Cómo limpiar el cabezal de la ducha con vinagre

Llena una bolsa de plástico con vinagre blanco, átala alrededor del cabezal de la ducha y déjala actuar durante la noche para disolver los depósitos de cal y restaurar el flujo de agua.

  1. Reúne los materiales necesarios. Consigue una bolsa de plástico resistente, vinagre blanco, una liga o cinta adhesiva, un cepillo de dientes viejo y un trapo limpio. El vinagre blanco es más efectivo que otros tipos porque tiene mayor acidez para disolver los minerales.
  2. Llena la bolsa con vinagre. Vierte suficiente vinagre blanco en la bolsa de plástico para que cubra completamente todos los orificios del cabezal. No necesitas llenar toda la bolsa, solo lo suficiente para sumergir la parte frontal del cabezal donde salen los chorros de agua.
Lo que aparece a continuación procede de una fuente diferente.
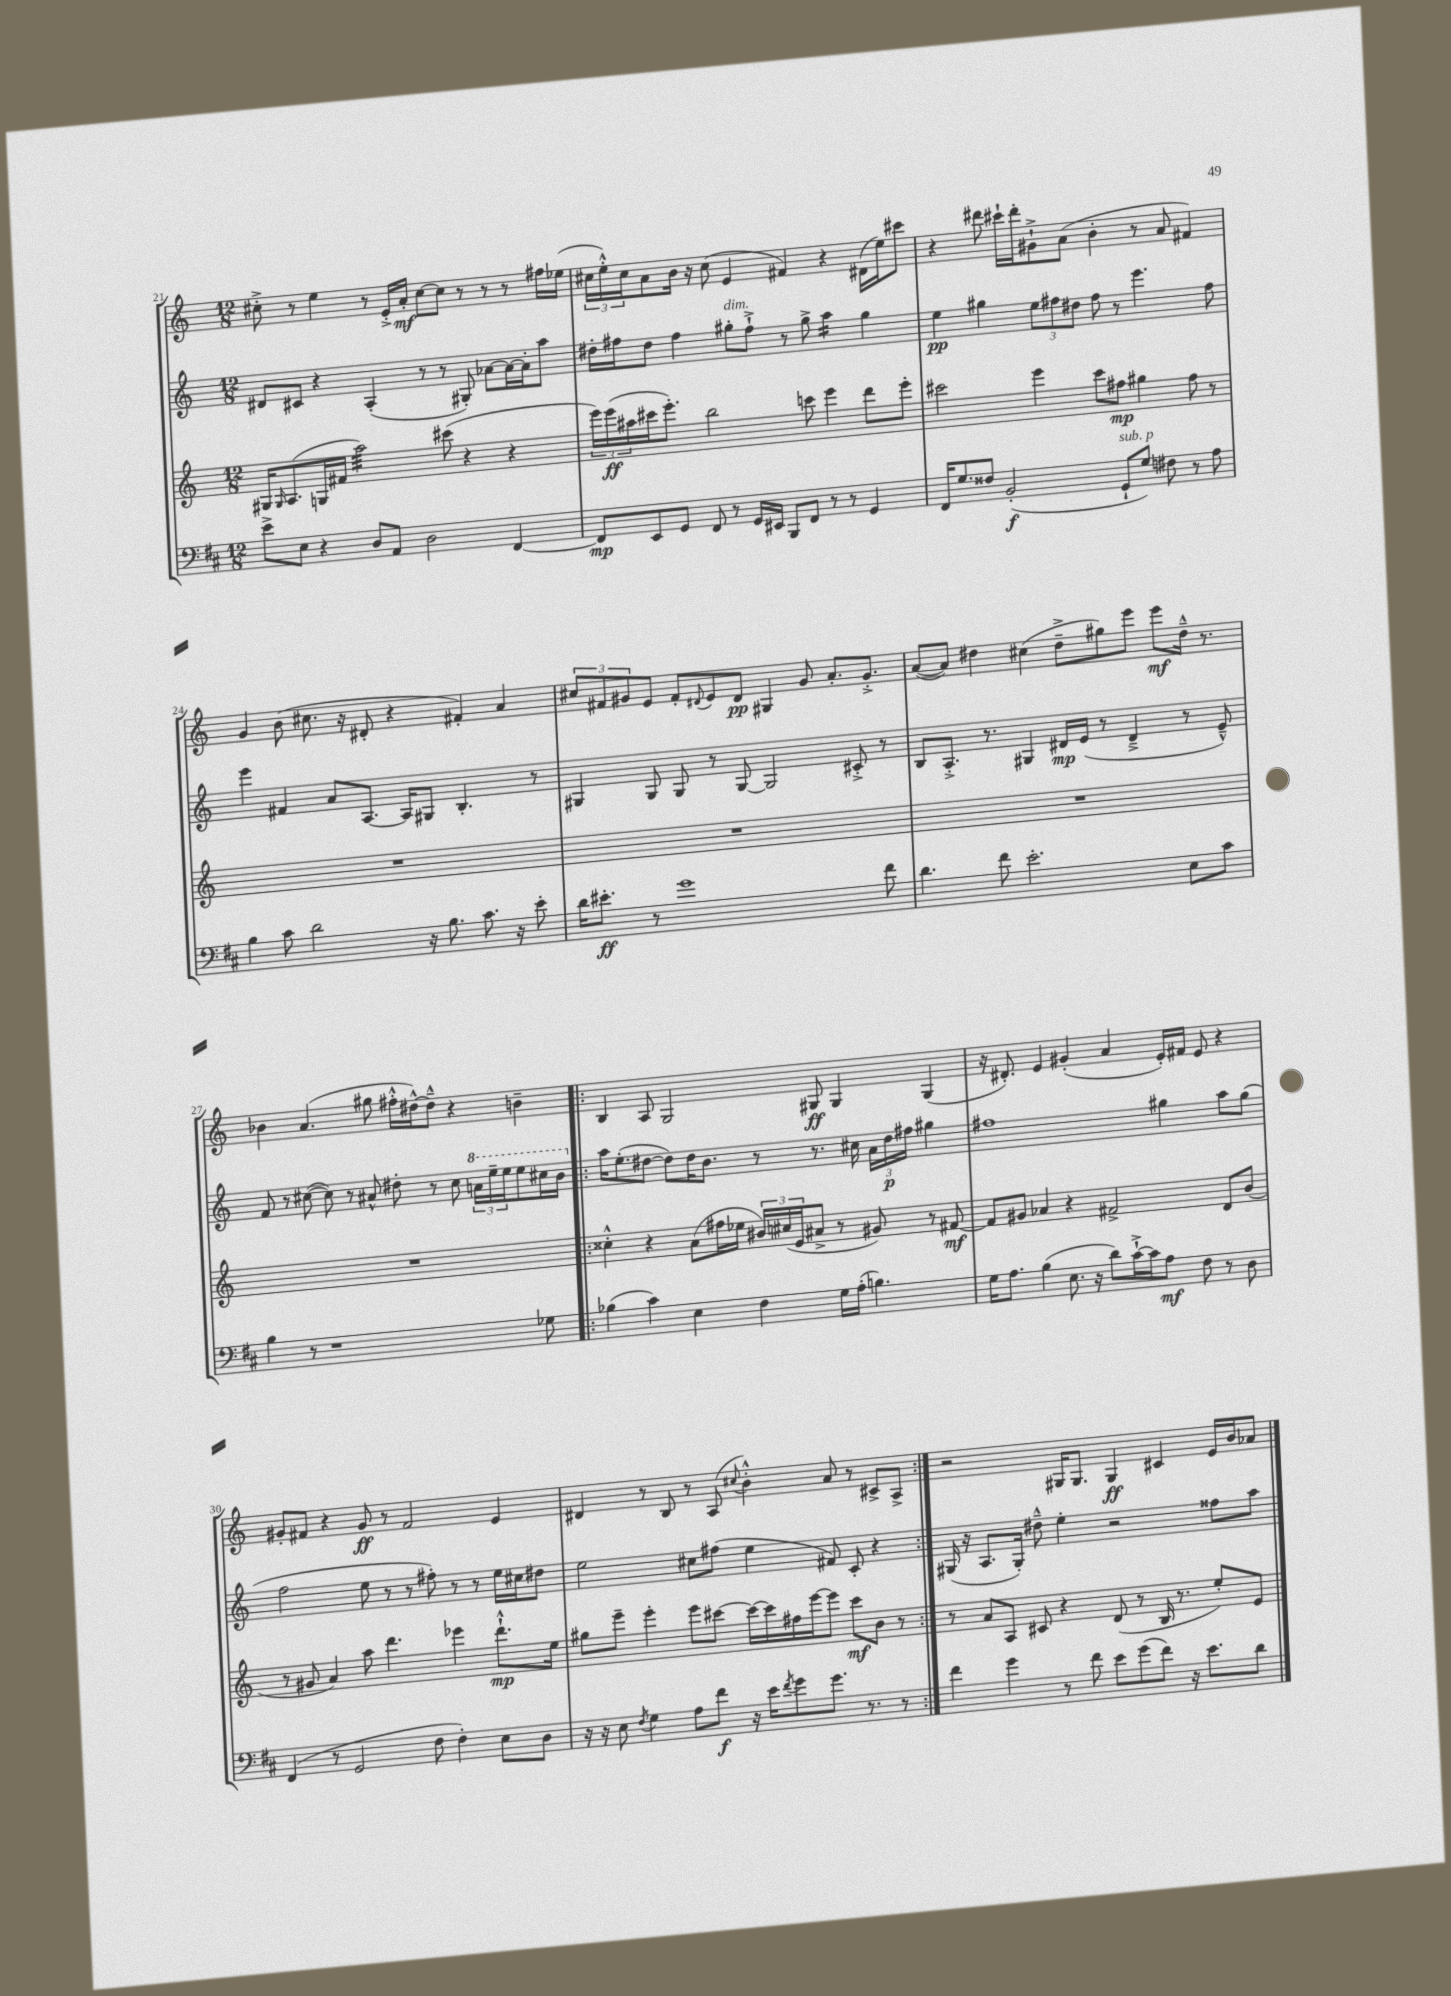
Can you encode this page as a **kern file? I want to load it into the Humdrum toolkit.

**kern	**kern	**kern	**kern
*staff4	*staff3	*staff2	*staff1
*clefF4	*clefG2	*clefG2	*clefG2
*k[f#c#]	*k[]	*k[]	*k[]
*M12/8	*M12/8	*M12/8	*M12/8
8e^	16G#	8d#	8cc#'^
.	16qqG#	.	.
.	(8.A	.	.
8E	.	8c#	8r
4r	16G	4r	4ee
.	16f#	.	.
.	2aa)	.	.
8D	.	(4A'	8r
8AA	.	.	16e'^
.	.	.	16a'
2D	.	8r	[8cc#
.	(8ccc#	8r	8cc#]
.	4r	8G#')	8r
.	.	[8a-	8r
[4FF#	4r	16a-_	8r
.	.	16a-']	.
.	.	8aa	16ff#
.	.	.	(16ee-
=	=	=	=
8FF#]	24eee)	16dd#'	24cc#
.	(24eee	.	24ee'^^)
.	.	16ff#	.
.	24aa#	.	24cc#
8EE	16ccc#	8dd#	8a
.	8.eee')	.	.
8GG	.	4ff#	16b
.	.	.	16r
8FF#	2bb	.	(8cc#
8r	.	8gg#'	4e
16GG	.	8ff#`^	.
16EE#	.	.	.
8BBB	.	8r	4f#)
8FF#	8ccc	8gg#^	.
8r	4eee	4aa	4r
8r	.	.	.
4GG	8ddd	4gg#	(16d#
.	.	.	16ee)
.	8eee'	.	8ccc#
=	=	=	=
16FF#	2ccc#	4ee	4r
8.G	.	.	.
8F##	.	4gg#	8ddd#
(2BB'	.	.	16ccc#`
.	.	.	16ddd#'
.	4eee	12ee	8g#`^
.	.	12ff#	.
.	.	.	(8a
.	.	12dd#	.
.	8ccc#	8ff#	4b'
8GG`	8ff#	8r	.
8G)	4gg#	4.eee	8r
8F#	.	.	8a
8r	8ff#	.	4f#)
8A	8r	8ff#	.
=	=	=	=
4B	1.r	4eee	4g
8c#	.	4f#	(8b
2d	.	.	8.cc#
.	.	8a	.
.	.	.	16r
.	.	[8.A	8d#'
.	.	.	4r
.	.	16A]	.
16r	.	8G#	.
8.B	.	.	.
.	.	4.B'	4f#')
8.c#	.	.	.
.	.	.	4a
16r	.	.	.
8e'	.	8r	.
=	=	=	=
16d	1.r	4G#	12cc#
8.e#'	.	.	.
.	.	.	12f#
.	.	.	12g#
8r	.	8G#	8e
1g	.	8G#	8f#'
.	.	.	8qqd#
.	.	8r	8e
.	.	[8G#	8d#
.	.	2G#]	4G#
.	.	.	8g#
.	.	.	8.a'
.	.	8c#'^	.
.	.	.	8.g#'^
8f#	.	8r	.
=	=	=	=
4.d	1.r	8B	([8a
.	.	8.A'^	8a])
.	.	.	4dd#
.	.	8.r	.
8f#	.	.	.
2.e'	.	4G#	(4cc#
.	.	16d#	8dd#~^
.	.	(16e	.
.	.	8r	8gg#)
.	.	4d#~^	8eee
.	.	.	8eee
8E	.	8r	16dd#~^^
.	.	.	8.r
8c#	.	8e~^^)	.
=	=	=	=
4B	1.r	8f	4b-
.	.	8r	.
8r	.	([8cc#	(4.a
1r	.	8cc#])	.
.	.	8r	.
.	.	8a#^^	8gg#
.	.	8dd#'	16ff#'^^
.	.	.	[16dd#^^)
.	.	8r	8dd#~^^]
.	.	8cc#	4r
.	.	24aa	.
.	.	24eee~	.
.	.	24eee	.
.	.	8eee	4b~
8G-	.	16ccc#	.
.	.	16bb	.
=!|:	=!|:	=!|:	=!|:
(4B-	4cc##'^^	16aa	4B
.	.	(8.ee'	.
4c#)	4r	[8dd#	8A
.	.	8dd#])	2G
4E	(8a	16dd#	.
.	.	8.b	.
.	16ff#	.	.
.	16ee-	.	.
4F#	24b#)	8r	.
.	(24cc#	.	.
.	24e	.	.
.	8a#^	8.r	8G#
16G	8r	.	4G#
(16A'	.	16cc#	.
4.B)	8g#)	24a	.
.	.	24dd#	.
.	.	24ff#	.
.	8r	4gg#	(4G#
.	[8f#	.	.
=	=	=	=
16G	8f#]	1ff#	16r
8.A	.	.	8.d#')
.	8g#	.	.
(4B	4a-	.	4e
8.E	4r	.	(4g#'
16r	.	.	.
8d)	2f#^	.	4a
[16c#`^	.	.	.
16c#]	.	.	.
8A	.	4gg#	16e')
.	.	.	16f#
8F#	.	.	8e
8r	8d	8aa	4r
8D	(8b	(8gg#	.
=	=	=	=
(4FF#	8r	2ff	8g#'
.	8g#	.	8f#
8r	4a)	.	4r
2GG	.	.	.
.	8aa	8ee	8g#
.	4.ddd	8r	8r
.	.	8r	2f#
8F#	.	8ff#')	.
4F#')	4eee-	8r	.
.	.	8r	.
8E	8.ddd`^^	16ee	4e
.	.	16cc#	.
8D	.	8dd#	.
.	16ee	.	.
=	=	=	=
16r	8gg#	2ee	4d#
16r	.	.	.
8E	8eee~	.	.
8qF#	.	.	.
4G	4eee'	.	8r
.	.	.	8B
8A	8eee	8cc#	8r
8f#	[8ccc#	(8ff#	(8A
.	.	.	8qqcc#
16r	16ccc#_	4ee	4b'^^)
16e	16ccc#]	.	.
8qf#	.	.	.
8g	16ff#	.	.
.	[16eee	.	.
8.g	8eee]	8f#)	8a
.	8ccc#	8c'	8r
8.r	.	.	.
.	8b	4r	8c#^
8r	8r	.	8A^
=:|!	=:|!	=:|!	=:|!
4f#	8r	(16G#	2r
.	.	16r	.
.	8a	8.A	.
4g	8A	.	.
.	.	16G#')	.
.	8c#	8dd#~^^	.
8r	4r	4ee'	16G#
.	.	.	8.G#
8f#	.	.	.
8e	(8d	2r	4G#
(8g	8r	.	.
8f#)	16B	.	4c#
.	8.r	.	.
16r	.	.	.
8.e	.	.	.
.	8ee')	8ff##	16e
.	.	.	16b
8d	8e	8aa	8a-
==	==	==	==
*-	*-	*-	*-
  3. Asegura la bolsa al cabezal. Coloca la bolsa alrededor del cabezal de la ducha de manera que quede completamente sumergido en el vinagre. Usa una liga resistente o cinta adhesiva para sellar bien la bolsa alrededor del brazo del cabezal. Asegúrate de que no se vaya a caer durante la noche.
  4. Deja actuar toda la noche. Permite que el vinagre trabaje durante 8 a 12 horas. El ácido acético del vinagre necesita tiempo para disolver completamente los depósitos de cal y otros minerales que bloquean los orificios del cabezal.
  5. Retira la bolsa y enjuaga. Quita cuidadosamente la bolsa y desecha el vinagre usado. Abre el agua caliente y deja correr durante varios minutos para eliminar los residuos de vinagre y los depósitos sueltos.
  6. Cepilla los orificios obstruidos. Si algunos orificios siguen bloqueados, usa un cepillo de dientes viejo para frotar suavemente la superficie del cabezal. También puedes usar un palillo de dientes para destapar orificios específicos que permanezcan obstruidos.
  7. Limpia y seca el cabezal. Pasa un trapo húmedo por toda la superficie del cabezal para eliminar cualquier residuo de vinagre. Seca con un trapo limpio para evitar manchas de agua y dale un aspecto brillante.